Assange è libero, la stampa no
Dopo 1901 giorni di prigionia, Julian Assange è finalmente libero: un trionfo dolceamaro per il giornalismo d'inchiesta
Finalmente Julian è libero. Dopo 1901 giorni passati in una cella 2x3 metri isolato 23 ore al giorno. La fine di un incubo durato ben cinque anni pieni di lotta e speranza. Assange con l’organizzazione WikiLeaks ha portato alla luce crimini di guerra, massacri di civili, torture e reati finanziari lavorando come un grande giornalista d’inchiesta. L'australiano, durante la sua straordinaria carriera, ha pubblicato il video "Collateral Murder" che mostra un attacco del 2007 a Baghdad in cui elicotteri statunitensi uccidono 18 civili, inclusi due giornalisti. Ha diffuso gli Iraq War Logs, che rivelano migliaia di morti civili non riportati durante la seconda guerra del Golfo, e i Guantanamo Files, che documentano l'incarcerazione ingiusta di individui innocenti nella prigione di Guantanamo. Il suo lavoro ha smascherato il governo degli Stati Uniti e le loro azioni illegali. Assange è stato perseguito per anni solamente per la sua attività giornalistica, considerata dagli USA in tutt’altro modo tanto da essere stato accusato e poi incarcerato per l’Espionage Act, legge risalente al 1917 che viene utilizzata puntualmente dai presidenti americani contro i dipendenti pubblici che divulgano informazioni riservate ai media.

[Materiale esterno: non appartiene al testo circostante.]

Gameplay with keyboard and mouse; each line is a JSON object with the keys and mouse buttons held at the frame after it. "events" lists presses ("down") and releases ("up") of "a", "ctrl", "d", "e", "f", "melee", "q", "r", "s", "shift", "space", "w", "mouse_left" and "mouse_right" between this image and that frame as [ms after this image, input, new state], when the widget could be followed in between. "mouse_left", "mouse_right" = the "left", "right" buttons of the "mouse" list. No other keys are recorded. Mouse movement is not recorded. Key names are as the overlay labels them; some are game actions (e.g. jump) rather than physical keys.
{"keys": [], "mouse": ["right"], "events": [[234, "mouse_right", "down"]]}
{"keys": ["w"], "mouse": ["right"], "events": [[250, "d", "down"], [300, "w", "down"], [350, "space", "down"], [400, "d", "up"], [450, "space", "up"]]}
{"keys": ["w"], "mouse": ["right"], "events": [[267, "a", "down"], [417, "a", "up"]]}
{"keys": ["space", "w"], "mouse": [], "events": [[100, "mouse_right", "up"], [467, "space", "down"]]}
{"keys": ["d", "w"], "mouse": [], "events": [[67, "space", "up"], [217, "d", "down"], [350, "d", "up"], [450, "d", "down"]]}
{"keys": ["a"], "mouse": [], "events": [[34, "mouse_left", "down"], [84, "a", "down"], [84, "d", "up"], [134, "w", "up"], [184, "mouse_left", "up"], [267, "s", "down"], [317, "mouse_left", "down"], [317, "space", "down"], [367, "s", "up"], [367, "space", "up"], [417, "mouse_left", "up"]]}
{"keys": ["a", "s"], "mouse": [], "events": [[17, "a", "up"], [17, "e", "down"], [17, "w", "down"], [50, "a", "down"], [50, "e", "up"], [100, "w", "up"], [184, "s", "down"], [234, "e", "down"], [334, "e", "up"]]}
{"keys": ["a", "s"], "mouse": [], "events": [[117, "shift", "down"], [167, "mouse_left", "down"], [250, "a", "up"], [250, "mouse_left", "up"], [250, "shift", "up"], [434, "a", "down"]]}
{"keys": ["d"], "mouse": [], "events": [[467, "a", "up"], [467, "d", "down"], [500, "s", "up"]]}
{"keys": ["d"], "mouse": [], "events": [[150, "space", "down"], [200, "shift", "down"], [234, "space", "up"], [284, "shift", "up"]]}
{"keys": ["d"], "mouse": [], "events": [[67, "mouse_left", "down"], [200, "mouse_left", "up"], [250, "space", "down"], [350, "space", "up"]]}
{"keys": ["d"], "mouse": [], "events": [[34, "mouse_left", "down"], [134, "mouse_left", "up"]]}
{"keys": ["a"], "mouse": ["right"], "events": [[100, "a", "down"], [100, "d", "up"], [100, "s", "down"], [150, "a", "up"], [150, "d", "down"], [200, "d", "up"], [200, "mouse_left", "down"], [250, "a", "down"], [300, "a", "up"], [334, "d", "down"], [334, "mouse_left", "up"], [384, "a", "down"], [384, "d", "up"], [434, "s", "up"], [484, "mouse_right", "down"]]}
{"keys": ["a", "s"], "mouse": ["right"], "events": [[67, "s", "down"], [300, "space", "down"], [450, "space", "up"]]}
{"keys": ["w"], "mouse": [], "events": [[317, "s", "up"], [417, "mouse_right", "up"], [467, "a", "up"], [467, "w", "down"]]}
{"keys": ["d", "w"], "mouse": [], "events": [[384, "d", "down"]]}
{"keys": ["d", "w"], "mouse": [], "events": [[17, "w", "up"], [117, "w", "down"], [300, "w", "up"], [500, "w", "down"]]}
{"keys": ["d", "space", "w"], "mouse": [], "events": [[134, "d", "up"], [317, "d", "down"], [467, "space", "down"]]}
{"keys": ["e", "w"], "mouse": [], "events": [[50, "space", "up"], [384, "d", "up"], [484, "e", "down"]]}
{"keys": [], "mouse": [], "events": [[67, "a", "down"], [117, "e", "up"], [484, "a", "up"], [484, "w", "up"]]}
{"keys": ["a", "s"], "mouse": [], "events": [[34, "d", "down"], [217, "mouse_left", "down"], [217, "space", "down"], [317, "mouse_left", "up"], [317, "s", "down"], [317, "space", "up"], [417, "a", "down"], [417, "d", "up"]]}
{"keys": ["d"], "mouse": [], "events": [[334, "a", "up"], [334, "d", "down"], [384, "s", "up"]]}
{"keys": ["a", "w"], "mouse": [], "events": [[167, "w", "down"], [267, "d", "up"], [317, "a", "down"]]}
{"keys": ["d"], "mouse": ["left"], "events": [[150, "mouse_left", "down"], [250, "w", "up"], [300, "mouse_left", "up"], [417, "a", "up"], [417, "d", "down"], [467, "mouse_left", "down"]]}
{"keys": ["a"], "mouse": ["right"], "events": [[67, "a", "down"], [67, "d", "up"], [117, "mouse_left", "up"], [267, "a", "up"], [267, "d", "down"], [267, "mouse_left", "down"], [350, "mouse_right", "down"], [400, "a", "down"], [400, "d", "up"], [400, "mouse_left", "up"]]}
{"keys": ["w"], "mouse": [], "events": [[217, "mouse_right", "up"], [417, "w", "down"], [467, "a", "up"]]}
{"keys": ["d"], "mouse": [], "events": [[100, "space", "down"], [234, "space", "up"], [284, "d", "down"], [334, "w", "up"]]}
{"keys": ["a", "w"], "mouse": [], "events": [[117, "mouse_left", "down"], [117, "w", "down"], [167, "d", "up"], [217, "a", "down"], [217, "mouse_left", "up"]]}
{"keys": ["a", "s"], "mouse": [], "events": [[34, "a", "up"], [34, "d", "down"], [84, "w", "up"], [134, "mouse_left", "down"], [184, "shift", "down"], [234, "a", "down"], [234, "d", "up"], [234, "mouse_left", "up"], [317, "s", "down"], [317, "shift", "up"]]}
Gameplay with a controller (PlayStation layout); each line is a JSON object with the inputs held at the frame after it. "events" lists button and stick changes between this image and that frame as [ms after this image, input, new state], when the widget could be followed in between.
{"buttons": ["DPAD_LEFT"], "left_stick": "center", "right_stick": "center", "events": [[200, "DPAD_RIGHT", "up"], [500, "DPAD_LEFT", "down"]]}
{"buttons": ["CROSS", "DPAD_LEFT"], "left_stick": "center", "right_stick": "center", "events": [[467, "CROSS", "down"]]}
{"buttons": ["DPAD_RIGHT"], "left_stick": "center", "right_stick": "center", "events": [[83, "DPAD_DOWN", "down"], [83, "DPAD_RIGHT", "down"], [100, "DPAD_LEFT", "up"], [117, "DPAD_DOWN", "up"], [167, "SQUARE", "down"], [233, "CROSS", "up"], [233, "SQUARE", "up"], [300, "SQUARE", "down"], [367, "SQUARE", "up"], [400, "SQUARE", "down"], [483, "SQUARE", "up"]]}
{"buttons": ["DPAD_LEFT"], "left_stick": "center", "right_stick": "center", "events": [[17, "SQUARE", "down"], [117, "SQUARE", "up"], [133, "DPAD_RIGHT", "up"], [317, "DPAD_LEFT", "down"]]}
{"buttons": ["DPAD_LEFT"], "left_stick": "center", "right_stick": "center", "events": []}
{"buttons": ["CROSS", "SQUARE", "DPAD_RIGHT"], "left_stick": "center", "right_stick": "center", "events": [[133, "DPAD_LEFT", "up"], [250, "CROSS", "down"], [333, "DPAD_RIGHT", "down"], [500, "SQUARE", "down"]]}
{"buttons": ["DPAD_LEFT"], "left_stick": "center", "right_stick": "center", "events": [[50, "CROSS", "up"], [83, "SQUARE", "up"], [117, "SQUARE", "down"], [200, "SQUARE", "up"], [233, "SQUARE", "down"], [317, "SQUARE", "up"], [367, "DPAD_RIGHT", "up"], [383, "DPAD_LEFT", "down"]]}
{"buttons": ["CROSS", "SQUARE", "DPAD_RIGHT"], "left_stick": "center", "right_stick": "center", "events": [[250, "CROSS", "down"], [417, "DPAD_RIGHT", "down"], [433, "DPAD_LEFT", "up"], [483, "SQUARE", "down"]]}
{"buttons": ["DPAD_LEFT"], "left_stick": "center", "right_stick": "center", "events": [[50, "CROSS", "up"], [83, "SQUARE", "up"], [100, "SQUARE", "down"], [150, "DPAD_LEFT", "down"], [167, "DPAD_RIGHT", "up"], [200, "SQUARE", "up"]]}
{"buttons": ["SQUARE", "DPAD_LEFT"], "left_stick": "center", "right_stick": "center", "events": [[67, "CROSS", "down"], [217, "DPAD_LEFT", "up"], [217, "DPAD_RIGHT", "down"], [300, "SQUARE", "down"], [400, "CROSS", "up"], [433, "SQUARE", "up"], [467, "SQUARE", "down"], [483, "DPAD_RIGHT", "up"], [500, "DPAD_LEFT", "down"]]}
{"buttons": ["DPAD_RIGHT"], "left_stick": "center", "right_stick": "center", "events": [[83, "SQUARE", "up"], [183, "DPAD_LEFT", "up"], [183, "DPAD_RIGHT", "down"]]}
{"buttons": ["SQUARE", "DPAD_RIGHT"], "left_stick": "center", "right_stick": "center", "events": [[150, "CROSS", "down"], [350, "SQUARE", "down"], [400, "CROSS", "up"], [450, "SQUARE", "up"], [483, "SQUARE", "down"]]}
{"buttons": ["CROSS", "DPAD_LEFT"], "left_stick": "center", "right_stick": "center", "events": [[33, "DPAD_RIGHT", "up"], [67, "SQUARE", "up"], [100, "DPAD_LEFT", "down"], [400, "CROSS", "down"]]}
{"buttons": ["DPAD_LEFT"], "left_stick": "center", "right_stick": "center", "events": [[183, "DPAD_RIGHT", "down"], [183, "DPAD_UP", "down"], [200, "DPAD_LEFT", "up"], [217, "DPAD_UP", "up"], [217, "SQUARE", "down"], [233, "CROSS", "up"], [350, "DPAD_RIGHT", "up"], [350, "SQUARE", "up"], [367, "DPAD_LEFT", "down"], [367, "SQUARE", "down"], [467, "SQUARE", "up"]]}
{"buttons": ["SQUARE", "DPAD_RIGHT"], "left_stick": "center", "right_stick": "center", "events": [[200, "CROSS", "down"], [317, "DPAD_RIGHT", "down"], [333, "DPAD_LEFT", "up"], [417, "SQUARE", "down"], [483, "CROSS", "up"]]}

Le trattative per il patteggiamento di Assange erano iniziate già da un po ' di tempo. L’amministrazione Biden ha voluto concludere e affrettare le operazioni probabilmente in vista delle prossime elezioni presidenziali. D’altronde un giornalista accusato di spionaggio in carcere non fa bene a nessuna campagna elettorale. Un grave aspetto della risoluzione del caso è che Julian ha dovuto ammettere di aver cospirato per ottenere e diffondere illegalmente informazioni riservate riguardanti la difesa nazionale degli Stati Uniti. Ovvero ha accettato di mentire pur di poter tornare ad abbracciare la sua famiglia. Inoltre l’accordo prevede che Assange restituisca o distrugga i documenti ancora non pubblicati da WikiLeaks e che Julian non si impegni a cercare informazioni sul suo caso grazie al Freedom of Information Act (FOIA) che garantisce il diritto di accesso alle informazioni delle pubbliche amministrazioni, con limitazioni per proteggere interessi pubblici e privati stabiliti per legge. C’è anche una parte divertente. Assange non dovrà risarcire nessuna vittima della sua fuga di informazioni perché secondo gli USA non ne esiste nemmeno una. Strano, fino all’altro ieri per la nazione a stelle e strisce ce ne erano a centinaia…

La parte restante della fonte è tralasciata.